Marketers are wrong to write off TV, research finds


By Ginger Conlon, US Editor

March 29, 2019 | 4 min read

TV has many marketers conflicted. “They want addressable and attribution and want to cut linear budget,” Justin Evans, vice-president, data strategy, for Comcast Spotlight, told The Drum. “Then, at the water cooler, they’re talking about all the shows they’re binging on.”

Marketers are wrong to write off TV, research finds

91% of US adults watch 5 hours of TV a day

The reality is, with the abundance of TV content and the myriad ways to access it, adults are watching more TV than ever — 91% watch more than five hours a day in the US, according to Nielsen. That’s 65% more time than adults spend with non-video digital.

“Why would you want to invest in new tools in a medium that you think is ‘dying’?" Evans asked rhetorically, pointing out that, in fact, the opposite is true. TV is being reborn through content, distribution, and data. Comcast Spotlight calls it The New TV.

Evans explained that the shift to New TV started with the likes of the Sopranos — premium content on pay cable channels such as HBO — that boasted the sophistication of a feature film. Over the ensuing years that quality became available on basic cable (e.g. Mad Men on AMC), and then through subscription video and streaming services.

“Today’s TV is virtually unrecognizable to traditional shows,” Evans told The Drum.

Producers are investing in content quality and quantity today. Producers spent about $67bn on new content in 2018, according to MoffettNathanson Research. And FX Network research shows there were 495 scripted series produced in 2018. “There’s not only great content to choose from as a viewer, there’s lots of it,” Evans said.

And, there are countless ways to access that content — from a 50-inch wall-mounted TV to a smartphone; from cable to OTT; from networks to streaming services. All this choice is enabling that five-hours-a-day TV habit.

TV watching habits 2018

But what really sets New TV apart today is data, Evans said.
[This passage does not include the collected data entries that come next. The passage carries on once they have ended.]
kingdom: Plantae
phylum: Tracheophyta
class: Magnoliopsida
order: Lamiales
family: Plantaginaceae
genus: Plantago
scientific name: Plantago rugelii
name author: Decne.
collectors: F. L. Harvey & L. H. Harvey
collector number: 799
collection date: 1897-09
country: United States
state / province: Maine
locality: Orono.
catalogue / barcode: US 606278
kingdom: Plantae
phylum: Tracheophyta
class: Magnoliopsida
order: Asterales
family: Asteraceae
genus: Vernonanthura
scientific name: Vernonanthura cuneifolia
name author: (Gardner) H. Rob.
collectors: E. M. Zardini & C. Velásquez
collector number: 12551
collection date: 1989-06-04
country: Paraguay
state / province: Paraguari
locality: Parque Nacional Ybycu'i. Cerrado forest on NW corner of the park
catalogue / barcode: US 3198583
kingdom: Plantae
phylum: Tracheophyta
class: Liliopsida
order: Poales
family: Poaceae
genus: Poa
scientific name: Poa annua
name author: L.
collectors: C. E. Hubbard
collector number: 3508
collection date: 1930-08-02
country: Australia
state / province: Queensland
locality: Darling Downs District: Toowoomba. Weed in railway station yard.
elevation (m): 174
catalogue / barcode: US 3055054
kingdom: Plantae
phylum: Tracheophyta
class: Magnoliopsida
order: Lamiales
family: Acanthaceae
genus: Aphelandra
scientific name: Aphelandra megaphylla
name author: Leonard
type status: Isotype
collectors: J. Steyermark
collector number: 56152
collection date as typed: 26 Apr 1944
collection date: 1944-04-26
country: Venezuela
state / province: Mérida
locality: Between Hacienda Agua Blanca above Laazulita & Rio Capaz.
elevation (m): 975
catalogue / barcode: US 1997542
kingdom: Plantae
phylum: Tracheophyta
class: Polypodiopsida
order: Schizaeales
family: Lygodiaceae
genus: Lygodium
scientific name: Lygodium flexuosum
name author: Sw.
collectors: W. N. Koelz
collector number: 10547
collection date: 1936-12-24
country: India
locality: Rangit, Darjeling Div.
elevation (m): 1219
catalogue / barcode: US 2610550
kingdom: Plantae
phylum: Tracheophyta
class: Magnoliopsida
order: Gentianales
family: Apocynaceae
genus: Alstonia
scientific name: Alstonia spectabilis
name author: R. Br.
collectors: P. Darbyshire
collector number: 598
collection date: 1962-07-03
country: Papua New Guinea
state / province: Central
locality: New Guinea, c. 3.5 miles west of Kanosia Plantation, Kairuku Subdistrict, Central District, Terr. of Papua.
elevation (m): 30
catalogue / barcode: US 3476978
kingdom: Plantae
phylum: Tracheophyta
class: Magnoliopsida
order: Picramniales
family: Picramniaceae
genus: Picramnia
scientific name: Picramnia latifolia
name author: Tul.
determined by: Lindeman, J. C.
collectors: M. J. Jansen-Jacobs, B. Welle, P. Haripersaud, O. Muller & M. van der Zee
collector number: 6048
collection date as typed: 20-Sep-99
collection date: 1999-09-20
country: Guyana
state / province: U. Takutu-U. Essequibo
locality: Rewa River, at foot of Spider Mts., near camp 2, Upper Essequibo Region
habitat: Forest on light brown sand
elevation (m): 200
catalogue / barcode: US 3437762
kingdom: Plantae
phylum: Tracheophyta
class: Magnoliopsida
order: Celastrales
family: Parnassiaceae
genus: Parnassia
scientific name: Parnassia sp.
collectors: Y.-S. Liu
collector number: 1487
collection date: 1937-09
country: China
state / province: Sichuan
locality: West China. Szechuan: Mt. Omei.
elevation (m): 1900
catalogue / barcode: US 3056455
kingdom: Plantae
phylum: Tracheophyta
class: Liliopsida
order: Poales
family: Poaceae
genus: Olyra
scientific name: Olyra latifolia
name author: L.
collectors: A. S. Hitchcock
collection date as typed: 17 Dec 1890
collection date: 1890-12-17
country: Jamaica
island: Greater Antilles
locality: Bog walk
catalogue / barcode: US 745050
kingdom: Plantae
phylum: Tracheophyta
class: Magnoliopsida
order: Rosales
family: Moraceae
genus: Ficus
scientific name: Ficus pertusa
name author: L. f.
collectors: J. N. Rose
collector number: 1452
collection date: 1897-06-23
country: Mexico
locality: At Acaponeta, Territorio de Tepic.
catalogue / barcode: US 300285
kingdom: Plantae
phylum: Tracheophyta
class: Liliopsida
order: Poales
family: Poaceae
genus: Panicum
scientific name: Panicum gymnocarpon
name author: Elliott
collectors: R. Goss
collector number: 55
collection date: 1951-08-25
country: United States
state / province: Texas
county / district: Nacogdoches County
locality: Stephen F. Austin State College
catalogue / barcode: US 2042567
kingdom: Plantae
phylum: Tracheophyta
Data is available from a variety of sources, including advertisers, cable and satellite providers, measurement providers (e.g. Nielsen), set-top boxes and TV manufacturers. Accessing that data in a privacy-appropriate way, the report points out, allows marketers to segment beyond the broad demographic swaths of age and gender toward more targeted audiences, such as those in-market for a specific item. This approach equates to a shift from a content focus (advertising based on the programming and broad segments) to an audience focus (ads based on consumer data for targeted reach).

“You can drill down in a geography, say, Portland, to consumers who are looking for a truck, and now you’ve gone from TV delivering top-of-the-funnel awareness to the middle or even lower funnel. You’re seeing those who are ready to buy,” Evans said.

According to Comcast Spotlight’s report 'The New TV: Redefining Video for Viewers and Advertisers,' in one test that tracked website visits during a campaign, using a mix of audience- and content-based targeting led to a 13% lift versus content-based targeting alone, which saw a 5% lift.

The ability to track results and provide attribution is part of the next stage in New TV: TV as a full-funnel solution. “Attribution will make TV as accountable as digital is today,” Evans said. “Big data is revolutionary in the TV experience for advertisers and viewers.”